Since I do mostly nonfiction, I receive a ton of proposals. There are great proposals and there are the ones I call “canned tuna.” These are the ones that give off an odor the minute I open the file. They’re like the one-size-fits-all pantyhose, which is a bunch of malarky because the very idea that a size 0 and size 14 will fit into the same pantyhose is breaking all Newtonian laws and the space/time continuum.
One size does NOT fit all. Nor do proposals.
If you’re querying an agent or editor who specializes in a particular theme, then it’s smart business to play up those themes. For instance, we’re all about socially relevant personal journeys. You may have a very cool memoir that will put the jam in my jelly doughnut. But if it doesn’t showcase those socially relevant elements, then I will probably have to take a pass ‘cos you didn’t bring them to the forefront. Let’s say your memoir as a champion belly button beauty contest winner has socially relevant characteristics of “beauty is more than bellybutton-deep.” You would be nuts not to highlight that when querying me. All agents and editors are looking for a larger hook than simply a hot-looking bellybutton and since we aren’t familiar with your work, it’s your job, as the architect, to build us a solid foundation that includes those hooks.
Many agents and editors have a particular focus, and the proposal is your sales pitch. You want to include every facet that scratches the editor’s/agent’s literary itch.
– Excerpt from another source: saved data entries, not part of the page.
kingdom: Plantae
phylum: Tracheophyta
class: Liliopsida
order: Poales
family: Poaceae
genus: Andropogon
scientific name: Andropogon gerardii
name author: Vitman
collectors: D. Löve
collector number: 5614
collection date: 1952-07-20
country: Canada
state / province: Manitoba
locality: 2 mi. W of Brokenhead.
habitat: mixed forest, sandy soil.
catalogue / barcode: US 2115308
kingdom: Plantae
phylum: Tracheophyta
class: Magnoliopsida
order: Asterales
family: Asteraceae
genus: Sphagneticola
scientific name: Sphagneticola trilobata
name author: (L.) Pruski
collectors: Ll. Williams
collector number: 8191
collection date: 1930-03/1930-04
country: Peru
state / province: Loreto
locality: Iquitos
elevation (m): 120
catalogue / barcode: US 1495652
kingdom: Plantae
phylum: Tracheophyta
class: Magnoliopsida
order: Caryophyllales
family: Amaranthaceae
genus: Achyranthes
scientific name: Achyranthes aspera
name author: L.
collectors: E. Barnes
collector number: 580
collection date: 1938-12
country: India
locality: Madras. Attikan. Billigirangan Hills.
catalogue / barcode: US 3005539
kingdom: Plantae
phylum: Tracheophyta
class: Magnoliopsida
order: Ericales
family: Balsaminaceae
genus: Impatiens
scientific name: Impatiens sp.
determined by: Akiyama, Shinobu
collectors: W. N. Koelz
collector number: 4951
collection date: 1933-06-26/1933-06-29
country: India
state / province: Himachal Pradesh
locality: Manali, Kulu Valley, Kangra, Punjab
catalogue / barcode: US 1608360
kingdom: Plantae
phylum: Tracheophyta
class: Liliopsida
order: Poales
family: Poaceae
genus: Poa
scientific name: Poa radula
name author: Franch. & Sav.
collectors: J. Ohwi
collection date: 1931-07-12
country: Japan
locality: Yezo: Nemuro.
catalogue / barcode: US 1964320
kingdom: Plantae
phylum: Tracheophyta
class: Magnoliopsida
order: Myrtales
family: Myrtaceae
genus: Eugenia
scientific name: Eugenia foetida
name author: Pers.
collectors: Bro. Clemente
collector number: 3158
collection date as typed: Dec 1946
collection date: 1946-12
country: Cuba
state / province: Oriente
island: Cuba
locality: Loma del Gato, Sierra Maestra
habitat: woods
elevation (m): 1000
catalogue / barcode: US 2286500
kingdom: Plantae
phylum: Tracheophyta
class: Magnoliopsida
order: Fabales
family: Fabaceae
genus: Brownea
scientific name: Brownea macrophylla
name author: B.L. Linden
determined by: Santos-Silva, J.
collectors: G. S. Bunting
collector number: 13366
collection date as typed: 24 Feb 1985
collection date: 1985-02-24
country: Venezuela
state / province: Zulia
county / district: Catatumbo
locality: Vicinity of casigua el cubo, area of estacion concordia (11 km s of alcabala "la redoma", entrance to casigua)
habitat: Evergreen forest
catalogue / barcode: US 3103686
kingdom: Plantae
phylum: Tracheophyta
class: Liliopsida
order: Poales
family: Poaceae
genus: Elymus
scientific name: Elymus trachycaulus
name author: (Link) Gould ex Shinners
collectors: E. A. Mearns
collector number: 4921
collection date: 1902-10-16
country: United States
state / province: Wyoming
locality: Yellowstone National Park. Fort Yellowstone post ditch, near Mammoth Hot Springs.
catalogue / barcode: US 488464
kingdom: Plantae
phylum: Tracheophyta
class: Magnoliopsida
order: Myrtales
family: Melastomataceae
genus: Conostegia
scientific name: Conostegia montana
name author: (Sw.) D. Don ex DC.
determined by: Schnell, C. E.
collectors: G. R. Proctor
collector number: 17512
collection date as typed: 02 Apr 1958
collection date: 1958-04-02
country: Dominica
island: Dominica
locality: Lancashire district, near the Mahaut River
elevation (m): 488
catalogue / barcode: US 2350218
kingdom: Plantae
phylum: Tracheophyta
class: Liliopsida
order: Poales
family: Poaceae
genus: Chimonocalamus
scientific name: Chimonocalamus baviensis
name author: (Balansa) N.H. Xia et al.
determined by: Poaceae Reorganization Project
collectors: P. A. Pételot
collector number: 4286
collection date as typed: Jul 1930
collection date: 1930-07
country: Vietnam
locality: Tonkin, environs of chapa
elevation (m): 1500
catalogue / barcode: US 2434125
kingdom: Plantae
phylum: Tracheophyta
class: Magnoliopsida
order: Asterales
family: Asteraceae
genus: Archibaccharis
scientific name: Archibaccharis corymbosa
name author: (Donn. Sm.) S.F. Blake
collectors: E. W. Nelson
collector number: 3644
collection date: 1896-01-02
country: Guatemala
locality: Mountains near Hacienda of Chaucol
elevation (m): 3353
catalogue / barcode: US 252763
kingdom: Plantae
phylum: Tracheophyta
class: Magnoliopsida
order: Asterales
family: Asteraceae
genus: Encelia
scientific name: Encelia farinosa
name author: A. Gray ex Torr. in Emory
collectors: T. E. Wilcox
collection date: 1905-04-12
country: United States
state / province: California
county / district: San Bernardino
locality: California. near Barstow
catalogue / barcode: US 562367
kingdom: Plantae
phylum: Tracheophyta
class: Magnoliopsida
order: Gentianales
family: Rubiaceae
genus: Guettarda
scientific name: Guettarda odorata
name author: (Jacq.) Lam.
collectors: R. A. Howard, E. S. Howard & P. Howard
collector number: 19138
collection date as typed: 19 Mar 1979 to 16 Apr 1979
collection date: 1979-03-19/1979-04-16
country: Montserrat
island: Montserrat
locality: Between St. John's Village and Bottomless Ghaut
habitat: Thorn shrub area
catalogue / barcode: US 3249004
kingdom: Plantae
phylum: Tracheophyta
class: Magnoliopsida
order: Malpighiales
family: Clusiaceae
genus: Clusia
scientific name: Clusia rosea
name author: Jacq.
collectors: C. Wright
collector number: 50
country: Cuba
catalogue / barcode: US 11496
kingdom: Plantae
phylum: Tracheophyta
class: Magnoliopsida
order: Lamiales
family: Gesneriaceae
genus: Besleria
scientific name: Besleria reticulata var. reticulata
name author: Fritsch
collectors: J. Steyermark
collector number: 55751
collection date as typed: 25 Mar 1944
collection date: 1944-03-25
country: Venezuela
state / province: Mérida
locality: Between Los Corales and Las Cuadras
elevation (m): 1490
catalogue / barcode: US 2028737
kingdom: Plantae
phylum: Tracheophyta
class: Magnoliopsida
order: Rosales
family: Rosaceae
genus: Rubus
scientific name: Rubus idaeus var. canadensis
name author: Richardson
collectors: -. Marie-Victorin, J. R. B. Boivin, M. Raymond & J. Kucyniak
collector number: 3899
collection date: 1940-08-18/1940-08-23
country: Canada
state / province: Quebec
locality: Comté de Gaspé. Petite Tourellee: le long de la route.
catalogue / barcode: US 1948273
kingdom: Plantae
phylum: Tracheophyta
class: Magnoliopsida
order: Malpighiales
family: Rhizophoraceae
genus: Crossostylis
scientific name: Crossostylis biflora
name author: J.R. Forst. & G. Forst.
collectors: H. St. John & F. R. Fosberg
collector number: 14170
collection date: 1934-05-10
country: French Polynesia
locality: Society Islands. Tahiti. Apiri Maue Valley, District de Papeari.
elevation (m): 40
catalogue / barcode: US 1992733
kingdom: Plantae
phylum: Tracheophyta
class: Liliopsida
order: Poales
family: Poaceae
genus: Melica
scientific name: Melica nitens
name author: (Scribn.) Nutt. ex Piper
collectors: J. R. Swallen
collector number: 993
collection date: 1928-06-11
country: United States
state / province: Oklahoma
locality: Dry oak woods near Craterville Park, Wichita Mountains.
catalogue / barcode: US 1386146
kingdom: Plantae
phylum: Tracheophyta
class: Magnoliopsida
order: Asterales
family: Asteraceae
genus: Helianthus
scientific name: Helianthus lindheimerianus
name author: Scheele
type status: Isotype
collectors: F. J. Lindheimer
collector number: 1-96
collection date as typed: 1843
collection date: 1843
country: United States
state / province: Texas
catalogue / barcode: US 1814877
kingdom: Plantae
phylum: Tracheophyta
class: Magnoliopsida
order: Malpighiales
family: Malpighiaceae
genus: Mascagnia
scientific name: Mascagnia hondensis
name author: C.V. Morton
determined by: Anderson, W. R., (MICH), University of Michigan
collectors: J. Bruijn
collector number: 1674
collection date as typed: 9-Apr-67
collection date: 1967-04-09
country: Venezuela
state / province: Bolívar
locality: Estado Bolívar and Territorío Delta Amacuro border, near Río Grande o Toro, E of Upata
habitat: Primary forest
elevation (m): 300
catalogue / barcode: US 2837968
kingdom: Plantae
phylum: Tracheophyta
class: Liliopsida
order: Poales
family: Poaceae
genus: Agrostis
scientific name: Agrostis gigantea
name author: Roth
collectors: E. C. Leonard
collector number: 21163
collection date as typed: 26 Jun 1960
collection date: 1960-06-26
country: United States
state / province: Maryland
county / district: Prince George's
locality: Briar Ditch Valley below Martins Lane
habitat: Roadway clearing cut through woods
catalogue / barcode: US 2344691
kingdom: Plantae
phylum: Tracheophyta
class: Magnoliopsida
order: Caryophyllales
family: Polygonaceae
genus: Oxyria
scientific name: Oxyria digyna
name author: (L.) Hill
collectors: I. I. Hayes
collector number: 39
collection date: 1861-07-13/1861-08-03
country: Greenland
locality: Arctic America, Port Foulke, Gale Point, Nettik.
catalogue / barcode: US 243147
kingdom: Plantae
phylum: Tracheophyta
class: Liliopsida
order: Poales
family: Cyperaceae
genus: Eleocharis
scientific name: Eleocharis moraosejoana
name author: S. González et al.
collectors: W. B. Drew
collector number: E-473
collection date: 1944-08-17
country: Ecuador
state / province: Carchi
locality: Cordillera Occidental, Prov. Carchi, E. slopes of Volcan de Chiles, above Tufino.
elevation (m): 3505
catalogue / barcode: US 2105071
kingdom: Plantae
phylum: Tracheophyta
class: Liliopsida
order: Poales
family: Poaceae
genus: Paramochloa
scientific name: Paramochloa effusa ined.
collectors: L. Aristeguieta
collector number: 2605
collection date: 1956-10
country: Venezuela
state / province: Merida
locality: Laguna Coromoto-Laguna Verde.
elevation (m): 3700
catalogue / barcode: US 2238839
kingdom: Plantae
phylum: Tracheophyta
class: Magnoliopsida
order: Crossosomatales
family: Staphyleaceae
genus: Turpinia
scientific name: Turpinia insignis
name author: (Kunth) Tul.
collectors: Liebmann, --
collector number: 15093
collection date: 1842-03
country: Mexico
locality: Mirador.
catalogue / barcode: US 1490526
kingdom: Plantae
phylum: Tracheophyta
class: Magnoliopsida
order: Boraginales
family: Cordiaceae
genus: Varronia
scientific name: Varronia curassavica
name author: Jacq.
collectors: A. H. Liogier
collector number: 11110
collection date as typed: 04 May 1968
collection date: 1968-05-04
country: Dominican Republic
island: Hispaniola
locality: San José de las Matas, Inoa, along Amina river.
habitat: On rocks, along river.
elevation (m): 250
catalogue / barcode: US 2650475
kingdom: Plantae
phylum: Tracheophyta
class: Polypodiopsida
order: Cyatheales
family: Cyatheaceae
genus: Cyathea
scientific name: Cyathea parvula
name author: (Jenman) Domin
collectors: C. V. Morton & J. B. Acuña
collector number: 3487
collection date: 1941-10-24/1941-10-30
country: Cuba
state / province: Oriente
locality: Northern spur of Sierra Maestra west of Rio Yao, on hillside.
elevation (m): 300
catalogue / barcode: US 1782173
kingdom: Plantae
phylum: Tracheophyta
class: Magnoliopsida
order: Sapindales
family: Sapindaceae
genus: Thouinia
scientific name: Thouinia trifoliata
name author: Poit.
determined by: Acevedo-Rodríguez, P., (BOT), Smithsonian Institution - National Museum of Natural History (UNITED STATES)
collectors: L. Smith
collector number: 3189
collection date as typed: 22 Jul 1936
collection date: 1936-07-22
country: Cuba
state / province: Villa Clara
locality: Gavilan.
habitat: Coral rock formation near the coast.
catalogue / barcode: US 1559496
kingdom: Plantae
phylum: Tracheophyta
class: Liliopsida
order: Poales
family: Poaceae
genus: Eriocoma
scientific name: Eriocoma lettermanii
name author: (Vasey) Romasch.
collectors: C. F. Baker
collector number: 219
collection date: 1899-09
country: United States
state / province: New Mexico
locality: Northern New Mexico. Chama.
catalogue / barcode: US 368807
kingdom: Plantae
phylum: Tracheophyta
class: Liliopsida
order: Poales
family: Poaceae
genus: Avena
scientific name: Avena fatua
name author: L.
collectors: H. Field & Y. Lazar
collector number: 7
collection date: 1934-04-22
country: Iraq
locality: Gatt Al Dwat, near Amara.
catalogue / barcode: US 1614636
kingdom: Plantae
And this brings me to tailoring your pitch – whether it’s a 35 page proposal or a query. Anyone who advertises their focus on a particular issue is looking for the author who tailors their pitch to scratch their itch. It isn’t canned tuna. It’s freshly caught and cooked just the way we like it. If we want cream sauce, then you provided it. If we want capers (which are God’s secret flavor bombs), then you toss those in as well. You make that tuna taste exactly to order, and this makes us want more.
Sure, tailoring a query or proposal is more work, but it can be the difference between “send pages, please,” or “no thanks.”
It’s professional and impresses the one receiving your work. It says, “I have researched your company and know exactly what you’re looking for. I respect you AND care enough about my work to help you understand the unique qualities of my work that fit in with your house.”
I can smell “canned tuna” from ten paces.